# Instruction 1
In the forum thread about picking a sensor type, why does the first poster choose ISTP or ESFP? Answer in one to three sentences.
# Instruction 2
In the forum thread about picking a sensor type, which type does the poster Trope choose?
# Instruction 3
Pick up the forum thread about picking a sensor type after its final post and continue it.

# Source text
────────────────────────────────────────

# If you were to be a Sensor, which would you be?



## Gengbanghis Khan

Say you had your pick of any sensor type, which would you pick?

I would pick either ISTP or ESFP. As far as sensors go, I find I relate best with ISTP's. ESFP a close second.


----------



## Trope

I'd choose to be an ISTP.


----------



## εmptε

*ISTP :crazy:*


----------



## mcgooglian

ISTPs are awesome aren't they?


----------



## de l'eau salée

ISFP! Who knows, I may already be one. But if I'm not, I think that I wouldn't mind being one . Woo


----------



## Dr. Metallic

Surreal Breakfast said:


> If I had to pick one, ESFP, even though my IQ may drop by half


Ooh, there is method to your madness, Sir, and you are quite correct :laughing:

I chose ESFJ. Why not try some fun?


----------



## de l'eau salée

JoeMetallic said:


> Ooh, there is method to your madness, Sir, and you are quite correct :laughing:
> 
> I chose ESFJ. Why not try some fun?


Oh god, please no. *hides from Joe*


----------



## Dr. Metallic

Silhouetree said:


> Oh god, please no. *hides from Joe*


Mwahahahahaha!!!! Come here, INFP, and let me ESFJ you!!!


----------



## mcgooglian

JoeMetallic said:


> Mwahahahahaha!!!! Come here, INFP, and let me ESFJ you!!!


and then I shall ISTP him once you're done.

────────────────────────────────────────

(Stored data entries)
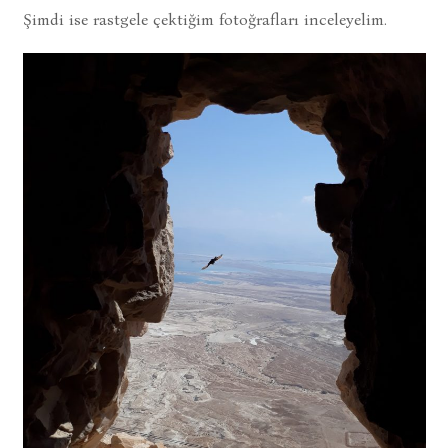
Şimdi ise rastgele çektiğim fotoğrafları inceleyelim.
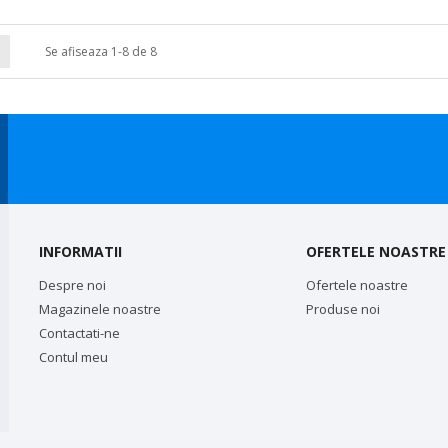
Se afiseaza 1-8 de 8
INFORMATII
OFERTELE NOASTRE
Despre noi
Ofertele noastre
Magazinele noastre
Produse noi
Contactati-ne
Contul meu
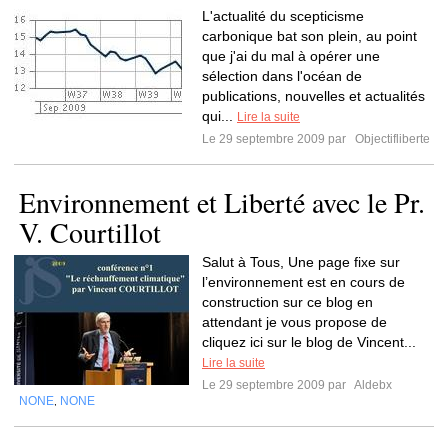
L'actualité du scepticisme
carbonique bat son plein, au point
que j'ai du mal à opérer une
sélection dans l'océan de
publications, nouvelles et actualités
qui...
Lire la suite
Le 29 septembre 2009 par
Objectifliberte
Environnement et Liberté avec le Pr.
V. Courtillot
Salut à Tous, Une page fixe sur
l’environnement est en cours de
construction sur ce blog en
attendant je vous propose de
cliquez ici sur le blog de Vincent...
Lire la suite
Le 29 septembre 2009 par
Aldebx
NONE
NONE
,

────────────────────────────────────────

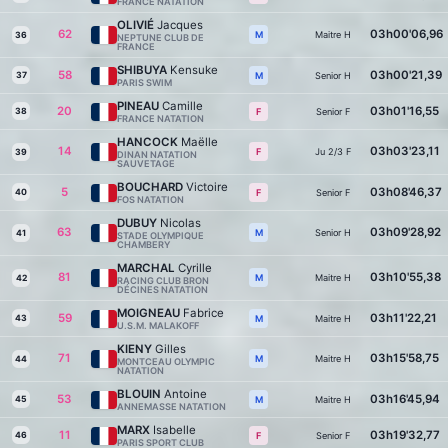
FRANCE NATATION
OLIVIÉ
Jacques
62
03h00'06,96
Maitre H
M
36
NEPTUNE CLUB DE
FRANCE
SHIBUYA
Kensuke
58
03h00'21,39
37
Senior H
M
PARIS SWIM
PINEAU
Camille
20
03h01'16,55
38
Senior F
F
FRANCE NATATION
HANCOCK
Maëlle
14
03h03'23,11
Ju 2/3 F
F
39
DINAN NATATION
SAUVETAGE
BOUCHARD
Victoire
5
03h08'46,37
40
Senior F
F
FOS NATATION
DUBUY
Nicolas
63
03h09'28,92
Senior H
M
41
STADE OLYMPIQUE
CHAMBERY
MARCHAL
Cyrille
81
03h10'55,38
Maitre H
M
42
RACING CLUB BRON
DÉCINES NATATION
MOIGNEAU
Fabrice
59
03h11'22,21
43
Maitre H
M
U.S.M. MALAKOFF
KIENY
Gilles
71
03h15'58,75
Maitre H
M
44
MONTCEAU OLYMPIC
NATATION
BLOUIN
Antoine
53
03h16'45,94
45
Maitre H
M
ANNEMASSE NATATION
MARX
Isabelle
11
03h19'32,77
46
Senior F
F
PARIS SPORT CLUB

────────────────────────────────────────

# Task result 1
The first poster picks ISTP or ESFP because, among sensors, they relate best with ISTPs, and ESFP comes a close second.

# Task result 2
ISTP.

# Task result 3
----------



## Surreal Breakfast

JoeMetallic said:


> Ooh, there is method to your madness, Sir, and you are quite correct :laughing:
> 
> I chose ESFJ. Why not try some fun?


It's the Salvidorius Dalius method, don't try such a method after Labour Day

I chose ESFP because they're the party animals, something I'm not haha, so I'm sure ESFs have alot of fun.


----------



## snail

ISFP, but I also considered ISTJ and ESFP. I decided on ISFP because at least I could keep my Fi.


----------



## Gengbanghis Khan

Damn you NF's. This poll was only meant for NT's.


----------



## Trope

Gengbanghis Khan said:


> Damn you NF's. This poll was only meant for NT's.


Next time add an "I'm not an NT" option.


----------



## kiskadee

Definitely ISTJ. I've already got some ISTJ blood in me anyway, and in my opinion they're the least annoying S-type. Plus they've got that J. Oh, how I long for that J.


----------



## Schwarz

Grish said:


> Definitely ISTJ. I've already got some ISTJ blood in me anyway, and in my opinion they're the least annoying S-type. Plus they've got that J. Oh, how I long for that J.


We have an ISTJ sister...


----------



## kiskadee

Yes, I know. What did you hope to accomplish by bringing that up?


----------



## Schwarz

Grish said:


> Yes, I know. What did you hope to accomplish by bringing that up?


I dunno. It seems like another one would be redundant.


----------



## kiskadee

Well, we have two INFPs or two INTPs depending on the day, so we might as well have two ISTJs.


----------



## steerthestars

ISFP. It was between that and the ESTP (I'm horribly unadventurous) but I want to continue my art. Plus, I think my personality could use a little sensitivity and flexibility.

I wouldn't want to be an ISTP, but I do like them. They're cute. But I don't think I could bare being trapped in the mind of a mechanic.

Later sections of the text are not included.